__TO DO__
Whenever a line contains the string "server", copy it out of the entries.

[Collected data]
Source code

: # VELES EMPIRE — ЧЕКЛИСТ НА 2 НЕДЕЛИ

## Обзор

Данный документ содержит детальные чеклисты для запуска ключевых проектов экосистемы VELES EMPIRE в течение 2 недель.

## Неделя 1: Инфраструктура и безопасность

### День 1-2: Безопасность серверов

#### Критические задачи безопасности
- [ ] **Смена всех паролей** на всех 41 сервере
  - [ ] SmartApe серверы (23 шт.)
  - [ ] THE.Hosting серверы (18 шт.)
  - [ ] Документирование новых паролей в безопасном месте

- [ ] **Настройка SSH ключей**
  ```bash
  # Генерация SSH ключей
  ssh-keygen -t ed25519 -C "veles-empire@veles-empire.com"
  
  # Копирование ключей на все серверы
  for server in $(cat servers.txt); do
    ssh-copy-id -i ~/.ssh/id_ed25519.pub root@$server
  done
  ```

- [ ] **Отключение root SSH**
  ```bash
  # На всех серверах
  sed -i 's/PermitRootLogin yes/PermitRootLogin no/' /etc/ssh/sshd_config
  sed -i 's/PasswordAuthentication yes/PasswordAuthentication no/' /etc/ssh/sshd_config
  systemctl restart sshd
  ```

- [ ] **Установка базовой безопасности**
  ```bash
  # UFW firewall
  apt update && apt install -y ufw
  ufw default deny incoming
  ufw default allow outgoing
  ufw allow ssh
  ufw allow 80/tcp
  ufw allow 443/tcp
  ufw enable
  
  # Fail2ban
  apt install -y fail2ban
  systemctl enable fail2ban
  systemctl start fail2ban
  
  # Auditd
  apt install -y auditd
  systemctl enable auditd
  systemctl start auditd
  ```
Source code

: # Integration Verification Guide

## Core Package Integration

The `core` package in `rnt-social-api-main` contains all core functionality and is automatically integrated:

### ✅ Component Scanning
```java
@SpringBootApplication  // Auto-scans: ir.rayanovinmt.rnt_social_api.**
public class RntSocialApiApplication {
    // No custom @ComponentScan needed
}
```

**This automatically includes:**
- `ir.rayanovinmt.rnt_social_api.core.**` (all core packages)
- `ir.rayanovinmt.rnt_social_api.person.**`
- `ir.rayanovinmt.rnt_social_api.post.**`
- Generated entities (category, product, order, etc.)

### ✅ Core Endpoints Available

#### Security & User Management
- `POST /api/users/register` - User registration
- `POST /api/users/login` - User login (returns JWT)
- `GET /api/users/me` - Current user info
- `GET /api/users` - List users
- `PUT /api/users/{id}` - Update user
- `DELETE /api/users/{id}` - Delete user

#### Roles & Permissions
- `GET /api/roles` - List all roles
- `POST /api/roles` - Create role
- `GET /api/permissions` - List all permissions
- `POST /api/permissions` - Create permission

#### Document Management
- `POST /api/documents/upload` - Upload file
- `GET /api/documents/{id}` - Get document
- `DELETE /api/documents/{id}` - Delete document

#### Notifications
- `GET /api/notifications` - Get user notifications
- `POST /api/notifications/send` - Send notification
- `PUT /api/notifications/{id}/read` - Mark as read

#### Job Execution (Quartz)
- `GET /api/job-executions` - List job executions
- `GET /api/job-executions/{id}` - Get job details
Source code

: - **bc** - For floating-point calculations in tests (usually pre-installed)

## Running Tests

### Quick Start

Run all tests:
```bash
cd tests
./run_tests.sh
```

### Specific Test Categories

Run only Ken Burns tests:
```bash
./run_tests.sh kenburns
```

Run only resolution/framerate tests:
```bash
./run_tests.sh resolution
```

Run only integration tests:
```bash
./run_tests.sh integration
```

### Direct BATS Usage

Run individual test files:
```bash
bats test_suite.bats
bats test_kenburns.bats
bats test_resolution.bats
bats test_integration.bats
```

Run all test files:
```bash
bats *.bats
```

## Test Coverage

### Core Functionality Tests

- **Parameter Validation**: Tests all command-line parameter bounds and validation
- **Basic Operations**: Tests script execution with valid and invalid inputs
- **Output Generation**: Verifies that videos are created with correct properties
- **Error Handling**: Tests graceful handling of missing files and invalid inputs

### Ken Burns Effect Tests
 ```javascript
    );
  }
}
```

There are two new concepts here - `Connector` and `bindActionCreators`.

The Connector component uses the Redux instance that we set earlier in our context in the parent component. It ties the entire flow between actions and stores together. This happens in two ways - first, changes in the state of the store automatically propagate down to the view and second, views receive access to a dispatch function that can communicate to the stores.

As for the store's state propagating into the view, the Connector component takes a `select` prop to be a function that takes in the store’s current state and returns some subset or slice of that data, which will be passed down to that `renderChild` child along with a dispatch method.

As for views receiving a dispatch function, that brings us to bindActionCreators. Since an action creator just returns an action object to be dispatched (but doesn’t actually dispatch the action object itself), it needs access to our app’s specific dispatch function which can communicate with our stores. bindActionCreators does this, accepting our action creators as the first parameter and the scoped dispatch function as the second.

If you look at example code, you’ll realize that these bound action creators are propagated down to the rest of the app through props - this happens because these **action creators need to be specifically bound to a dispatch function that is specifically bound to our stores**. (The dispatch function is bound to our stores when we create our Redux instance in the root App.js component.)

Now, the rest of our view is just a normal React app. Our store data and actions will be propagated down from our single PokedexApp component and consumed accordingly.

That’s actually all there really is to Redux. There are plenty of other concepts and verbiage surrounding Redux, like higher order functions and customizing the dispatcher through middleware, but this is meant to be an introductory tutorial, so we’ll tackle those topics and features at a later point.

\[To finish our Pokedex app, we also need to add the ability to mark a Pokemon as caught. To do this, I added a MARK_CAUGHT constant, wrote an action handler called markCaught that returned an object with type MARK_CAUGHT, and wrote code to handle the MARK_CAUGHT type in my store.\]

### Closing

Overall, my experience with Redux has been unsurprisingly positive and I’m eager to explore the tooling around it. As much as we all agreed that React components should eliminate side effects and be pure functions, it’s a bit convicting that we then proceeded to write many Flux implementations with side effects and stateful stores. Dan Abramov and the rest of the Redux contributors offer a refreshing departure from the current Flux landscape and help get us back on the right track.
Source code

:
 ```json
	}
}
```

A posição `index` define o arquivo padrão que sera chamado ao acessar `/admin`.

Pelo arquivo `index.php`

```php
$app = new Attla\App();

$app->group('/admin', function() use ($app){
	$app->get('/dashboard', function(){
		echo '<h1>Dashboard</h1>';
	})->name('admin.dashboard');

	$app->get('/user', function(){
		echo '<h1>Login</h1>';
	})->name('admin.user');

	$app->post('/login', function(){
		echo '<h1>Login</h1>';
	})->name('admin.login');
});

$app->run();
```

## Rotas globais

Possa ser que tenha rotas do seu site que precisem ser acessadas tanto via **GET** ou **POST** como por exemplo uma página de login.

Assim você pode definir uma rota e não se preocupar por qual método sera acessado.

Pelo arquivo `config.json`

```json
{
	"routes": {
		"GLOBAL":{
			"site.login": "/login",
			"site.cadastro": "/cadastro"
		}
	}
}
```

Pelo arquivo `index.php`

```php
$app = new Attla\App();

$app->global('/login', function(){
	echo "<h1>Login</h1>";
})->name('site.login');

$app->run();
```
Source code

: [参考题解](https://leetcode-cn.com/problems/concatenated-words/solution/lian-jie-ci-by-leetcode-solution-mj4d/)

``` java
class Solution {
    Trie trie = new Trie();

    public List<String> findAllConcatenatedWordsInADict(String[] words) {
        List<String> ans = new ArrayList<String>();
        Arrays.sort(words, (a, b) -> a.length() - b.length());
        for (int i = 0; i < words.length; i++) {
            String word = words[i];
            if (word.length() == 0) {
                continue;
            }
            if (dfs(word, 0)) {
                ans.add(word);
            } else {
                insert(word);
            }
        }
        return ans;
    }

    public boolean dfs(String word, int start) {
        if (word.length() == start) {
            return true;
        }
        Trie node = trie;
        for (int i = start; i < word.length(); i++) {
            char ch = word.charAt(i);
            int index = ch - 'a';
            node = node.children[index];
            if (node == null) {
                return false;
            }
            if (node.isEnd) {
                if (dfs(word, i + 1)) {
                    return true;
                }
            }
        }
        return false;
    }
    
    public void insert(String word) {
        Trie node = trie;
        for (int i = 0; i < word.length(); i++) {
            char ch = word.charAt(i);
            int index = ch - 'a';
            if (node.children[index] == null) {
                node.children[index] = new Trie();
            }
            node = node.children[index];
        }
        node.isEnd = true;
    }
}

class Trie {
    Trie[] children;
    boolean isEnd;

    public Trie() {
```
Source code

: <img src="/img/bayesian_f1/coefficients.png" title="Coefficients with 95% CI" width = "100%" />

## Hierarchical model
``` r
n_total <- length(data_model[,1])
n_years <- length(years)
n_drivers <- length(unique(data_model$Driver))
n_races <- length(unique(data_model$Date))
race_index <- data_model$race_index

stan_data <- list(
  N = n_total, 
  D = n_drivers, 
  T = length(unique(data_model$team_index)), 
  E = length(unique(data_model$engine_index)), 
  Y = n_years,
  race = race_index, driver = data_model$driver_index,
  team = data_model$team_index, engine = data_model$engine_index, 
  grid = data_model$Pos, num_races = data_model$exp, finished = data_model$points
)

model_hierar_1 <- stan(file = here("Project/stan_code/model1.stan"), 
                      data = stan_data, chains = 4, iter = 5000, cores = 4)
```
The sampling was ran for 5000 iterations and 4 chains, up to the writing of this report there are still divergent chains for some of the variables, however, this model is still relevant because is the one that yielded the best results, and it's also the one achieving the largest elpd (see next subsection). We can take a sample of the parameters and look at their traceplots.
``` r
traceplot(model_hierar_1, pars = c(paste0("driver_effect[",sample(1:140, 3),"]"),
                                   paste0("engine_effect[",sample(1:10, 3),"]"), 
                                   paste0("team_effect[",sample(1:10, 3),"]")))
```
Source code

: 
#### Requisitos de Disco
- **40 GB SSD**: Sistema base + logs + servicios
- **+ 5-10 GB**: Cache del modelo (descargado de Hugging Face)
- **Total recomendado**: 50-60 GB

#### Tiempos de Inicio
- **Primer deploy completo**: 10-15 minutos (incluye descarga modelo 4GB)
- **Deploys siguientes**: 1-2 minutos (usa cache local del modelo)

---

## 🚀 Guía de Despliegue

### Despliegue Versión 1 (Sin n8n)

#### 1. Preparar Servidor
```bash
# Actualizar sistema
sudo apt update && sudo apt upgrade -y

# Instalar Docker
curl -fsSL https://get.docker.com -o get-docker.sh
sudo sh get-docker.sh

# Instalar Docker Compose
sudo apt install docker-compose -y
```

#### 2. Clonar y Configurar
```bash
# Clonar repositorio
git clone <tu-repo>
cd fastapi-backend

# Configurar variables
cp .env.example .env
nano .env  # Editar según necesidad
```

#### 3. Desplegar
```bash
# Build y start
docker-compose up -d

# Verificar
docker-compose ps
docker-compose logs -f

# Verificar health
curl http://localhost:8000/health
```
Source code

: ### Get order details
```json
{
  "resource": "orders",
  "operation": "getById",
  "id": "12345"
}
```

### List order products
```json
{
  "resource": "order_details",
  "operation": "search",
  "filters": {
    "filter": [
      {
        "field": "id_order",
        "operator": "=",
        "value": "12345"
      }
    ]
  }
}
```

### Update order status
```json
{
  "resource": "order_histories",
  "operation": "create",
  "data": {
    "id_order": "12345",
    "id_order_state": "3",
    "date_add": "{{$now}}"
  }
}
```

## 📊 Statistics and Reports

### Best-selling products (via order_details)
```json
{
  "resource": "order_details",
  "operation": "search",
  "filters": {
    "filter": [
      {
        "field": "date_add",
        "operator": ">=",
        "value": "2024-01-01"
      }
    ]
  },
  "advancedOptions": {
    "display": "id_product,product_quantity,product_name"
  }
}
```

__ANSWER SECTION__
  for server in $(cat servers.txt); do
    ssh-copy-id -i ~/.ssh/id_ed25519.pub root@$server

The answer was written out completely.